*Exercise material*.
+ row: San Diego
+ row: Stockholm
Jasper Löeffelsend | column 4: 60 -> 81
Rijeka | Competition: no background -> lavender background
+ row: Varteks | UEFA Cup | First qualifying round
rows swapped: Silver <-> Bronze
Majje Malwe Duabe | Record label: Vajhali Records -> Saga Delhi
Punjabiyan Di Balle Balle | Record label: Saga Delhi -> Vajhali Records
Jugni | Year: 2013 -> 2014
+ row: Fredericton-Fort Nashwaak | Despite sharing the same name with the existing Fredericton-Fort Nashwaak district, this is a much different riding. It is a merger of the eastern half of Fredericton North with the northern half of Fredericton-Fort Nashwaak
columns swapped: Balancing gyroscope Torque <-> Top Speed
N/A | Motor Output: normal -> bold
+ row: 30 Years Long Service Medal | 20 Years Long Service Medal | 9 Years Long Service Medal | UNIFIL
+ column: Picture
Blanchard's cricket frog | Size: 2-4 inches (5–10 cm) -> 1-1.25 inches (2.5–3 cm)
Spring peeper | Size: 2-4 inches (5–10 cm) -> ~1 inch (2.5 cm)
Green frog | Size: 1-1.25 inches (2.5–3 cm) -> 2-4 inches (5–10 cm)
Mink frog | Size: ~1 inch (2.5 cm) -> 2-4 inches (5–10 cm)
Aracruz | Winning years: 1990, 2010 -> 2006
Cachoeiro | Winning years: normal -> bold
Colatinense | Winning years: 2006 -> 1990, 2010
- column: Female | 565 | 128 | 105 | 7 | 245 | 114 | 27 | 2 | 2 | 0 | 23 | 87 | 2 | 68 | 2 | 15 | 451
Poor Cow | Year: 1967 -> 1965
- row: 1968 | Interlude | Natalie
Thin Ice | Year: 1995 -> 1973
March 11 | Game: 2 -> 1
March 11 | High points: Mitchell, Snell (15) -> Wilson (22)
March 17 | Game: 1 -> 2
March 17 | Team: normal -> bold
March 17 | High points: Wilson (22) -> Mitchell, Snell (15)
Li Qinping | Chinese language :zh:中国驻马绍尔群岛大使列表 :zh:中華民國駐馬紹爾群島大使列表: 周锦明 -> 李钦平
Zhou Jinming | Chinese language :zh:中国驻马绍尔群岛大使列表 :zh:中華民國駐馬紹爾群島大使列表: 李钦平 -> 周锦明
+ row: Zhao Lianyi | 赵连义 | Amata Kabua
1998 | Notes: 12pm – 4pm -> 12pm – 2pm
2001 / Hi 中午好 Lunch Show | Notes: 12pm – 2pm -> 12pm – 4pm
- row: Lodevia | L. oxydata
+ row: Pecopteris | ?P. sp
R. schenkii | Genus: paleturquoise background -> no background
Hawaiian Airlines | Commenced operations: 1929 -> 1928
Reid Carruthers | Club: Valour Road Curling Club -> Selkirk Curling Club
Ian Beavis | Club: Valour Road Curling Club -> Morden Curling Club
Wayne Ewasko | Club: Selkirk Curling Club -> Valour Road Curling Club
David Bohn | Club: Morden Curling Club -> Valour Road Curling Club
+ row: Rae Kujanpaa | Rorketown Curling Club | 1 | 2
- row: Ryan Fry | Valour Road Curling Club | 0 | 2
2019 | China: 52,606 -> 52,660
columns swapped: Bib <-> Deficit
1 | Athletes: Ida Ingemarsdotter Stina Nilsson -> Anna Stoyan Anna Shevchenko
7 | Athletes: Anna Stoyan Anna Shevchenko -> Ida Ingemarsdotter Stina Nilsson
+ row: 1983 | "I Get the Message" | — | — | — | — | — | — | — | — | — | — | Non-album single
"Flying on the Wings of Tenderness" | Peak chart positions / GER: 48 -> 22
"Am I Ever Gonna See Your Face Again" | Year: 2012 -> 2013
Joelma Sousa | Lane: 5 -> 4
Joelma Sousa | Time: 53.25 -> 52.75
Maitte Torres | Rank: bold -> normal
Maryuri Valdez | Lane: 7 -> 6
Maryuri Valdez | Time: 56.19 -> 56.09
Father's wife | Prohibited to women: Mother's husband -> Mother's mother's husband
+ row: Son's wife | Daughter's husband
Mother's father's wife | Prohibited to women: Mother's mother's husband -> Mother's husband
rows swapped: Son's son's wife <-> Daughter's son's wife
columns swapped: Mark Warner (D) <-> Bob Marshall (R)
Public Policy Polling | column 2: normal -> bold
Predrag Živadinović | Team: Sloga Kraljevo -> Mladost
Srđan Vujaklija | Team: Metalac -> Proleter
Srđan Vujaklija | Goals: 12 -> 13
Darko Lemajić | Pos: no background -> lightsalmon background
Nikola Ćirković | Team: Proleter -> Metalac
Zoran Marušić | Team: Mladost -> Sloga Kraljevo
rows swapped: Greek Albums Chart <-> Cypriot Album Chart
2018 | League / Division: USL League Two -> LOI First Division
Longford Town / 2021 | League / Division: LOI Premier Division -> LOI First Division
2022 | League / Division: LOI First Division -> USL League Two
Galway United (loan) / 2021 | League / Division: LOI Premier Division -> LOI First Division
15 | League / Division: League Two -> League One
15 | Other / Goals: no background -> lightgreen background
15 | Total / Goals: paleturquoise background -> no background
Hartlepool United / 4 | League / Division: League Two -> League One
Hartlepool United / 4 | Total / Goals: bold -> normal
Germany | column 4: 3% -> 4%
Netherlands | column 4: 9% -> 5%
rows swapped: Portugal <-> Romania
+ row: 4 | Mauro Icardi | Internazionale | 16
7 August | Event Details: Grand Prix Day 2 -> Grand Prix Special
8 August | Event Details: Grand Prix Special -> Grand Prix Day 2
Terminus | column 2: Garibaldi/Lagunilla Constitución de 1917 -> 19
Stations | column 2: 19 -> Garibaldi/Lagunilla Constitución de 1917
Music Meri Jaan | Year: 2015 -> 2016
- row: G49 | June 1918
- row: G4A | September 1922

*Exercise brief*. Update the lines from the start down through the one containing "Majje Malwe Duabe" by replacing "lavender" with "lilac", leaving everything else unchanged.

*Exercise result*.
+ row: San Diego
+ row: Stockholm
Jasper Löeffelsend | column 4: 60 -> 81
Rijeka | Competition: no background -> lilac background
+ row: Varteks | UEFA Cup | First qualifying round
rows swapped: Silver <-> Bronze
Majje Malwe Duabe | Record label: Vajhali Records -> Saga Delhi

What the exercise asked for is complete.